Let $n\ge3$ be a positive integer and $S_{n}$ the set of all permutations of {1, 2, 3, …, n}. For every permutation $\sigma \in S_{n}$, we denote by $\epsilon (\sigma) $ the sign of $\sigma$ and by Fix$(\sigma)$ the number of fixed points of $\sigma$.
Prove that: $$\sum_{\sigma \in S_{n}} \epsilon(\sigma) \text{fix}({\sigma})=0 $$
Idea: Using derangements (by inclusion exclusion principle) and the product rule, I've managed to show that the number of permutations with exactly k fixed point is equal to: $$\frac{n!}{k!}\sum_{i=2}^{n-k} \frac{(-1)^{i}}{i!}$$
Now, the question is how many of these are even and how many are odd. Is there any explicit formula?

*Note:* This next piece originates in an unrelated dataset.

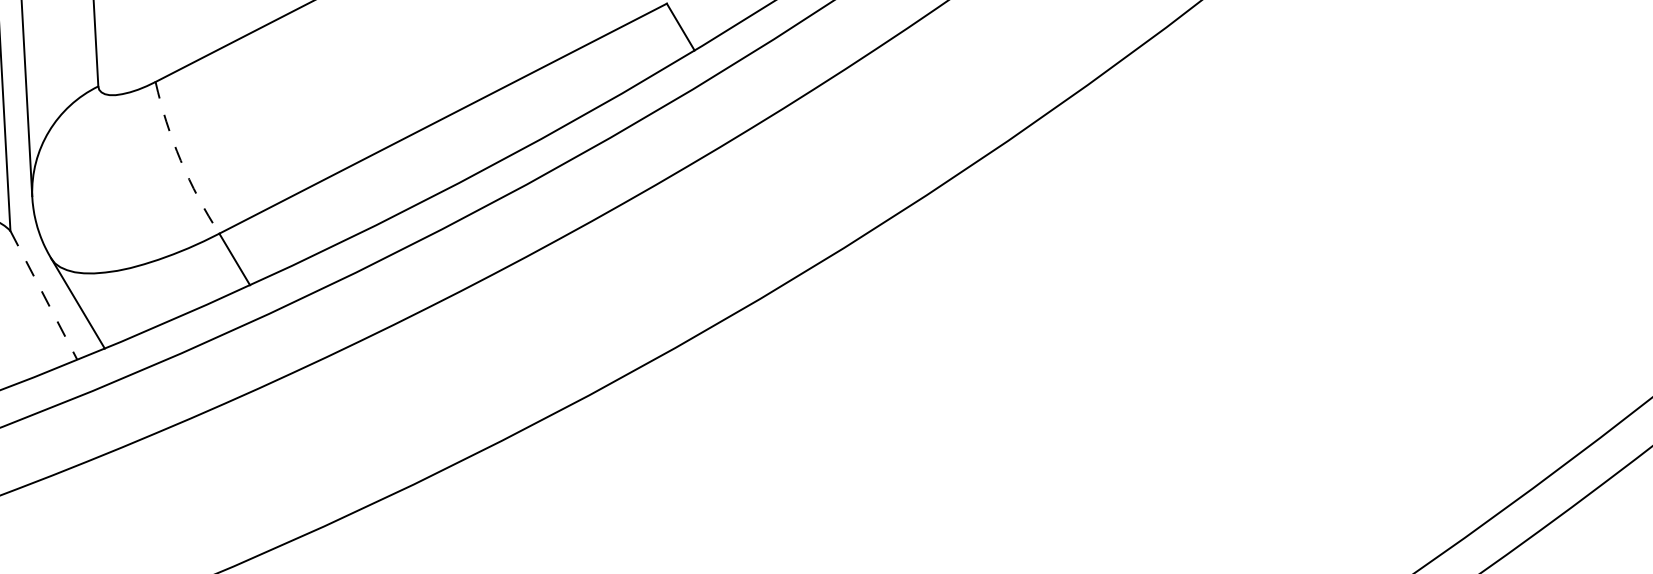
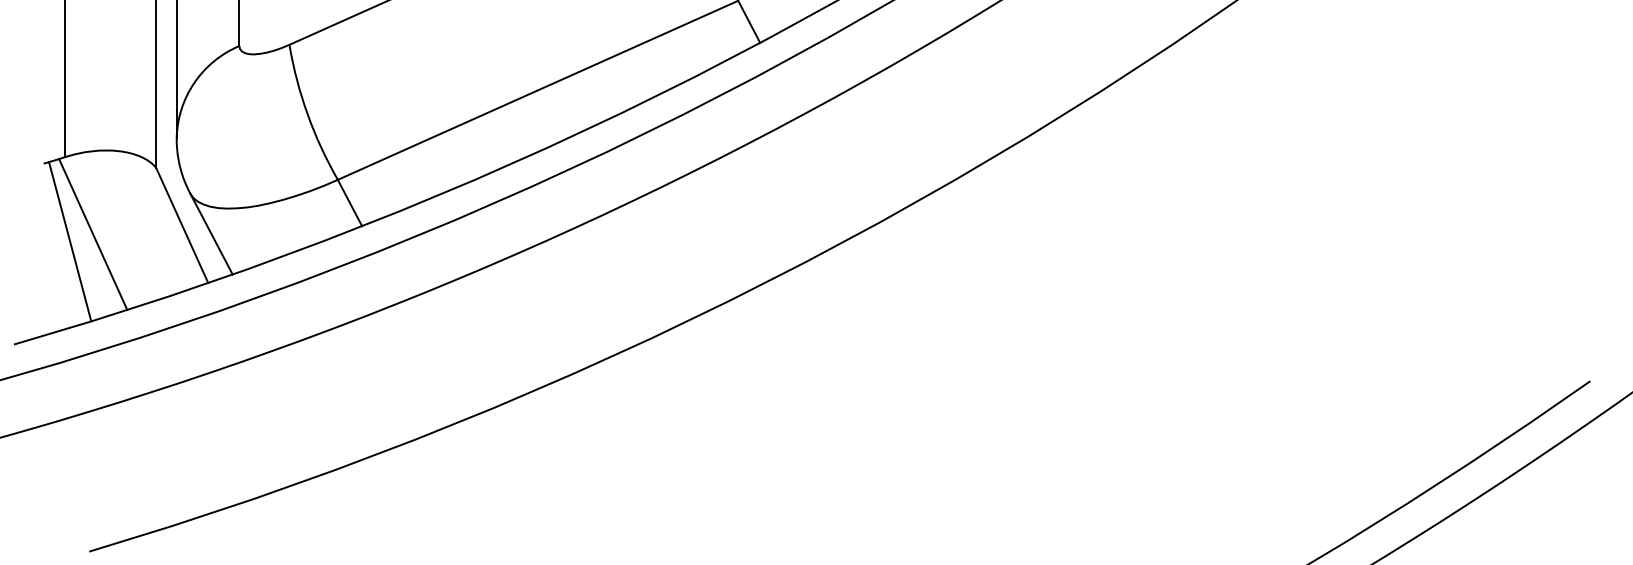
arc: (180, 160) -> (307, 114), dashed -> solid
line: (44, 295) -> (182, 225), dashed -> solid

Or maybe I should try a different approach using cycles?
Best Answer
One way to do it is to split the sum between even and odd permutations, and then count the number of even/odd permutations which fix a given point : \begin{align} \sum_{\sigma} \epsilon(\sigma)\rm{fix}(\sigma) &= \sum_{\sigma \text{ even}}\rm{fix}(\sigma) - \sum_{\sigma\text{ odd}}\rm{fix}(\sigma) \\ &= \#\{(i,\sigma) |\sigma(i) = i\text{ and }\sigma\text{ even}\}-\#\{(i,\sigma) |\sigma(i) = i\text{ and }\sigma\text{ odd}\} \\ &= \sum_{i=1}^n\Big(\#\{\sigma |\sigma(i) = i\text{ and }\sigma\text{ even}\}-\#\{\sigma|\sigma(i) = i\text{ and }\sigma\text{ odd}\}\Big) \end{align} Ad $n\geq 3$, we have, for every $i$ : $$\#\{\sigma |\sigma(i) = i\text{ and }\sigma\text{ even}\}=\#\{\sigma|\sigma(i) = i\text{ and }\sigma\text{ odd}\}$$ and therefore, we find :
$$\sum_{\sigma} \epsilon(\sigma)\rm{fix}(\sigma) =0$$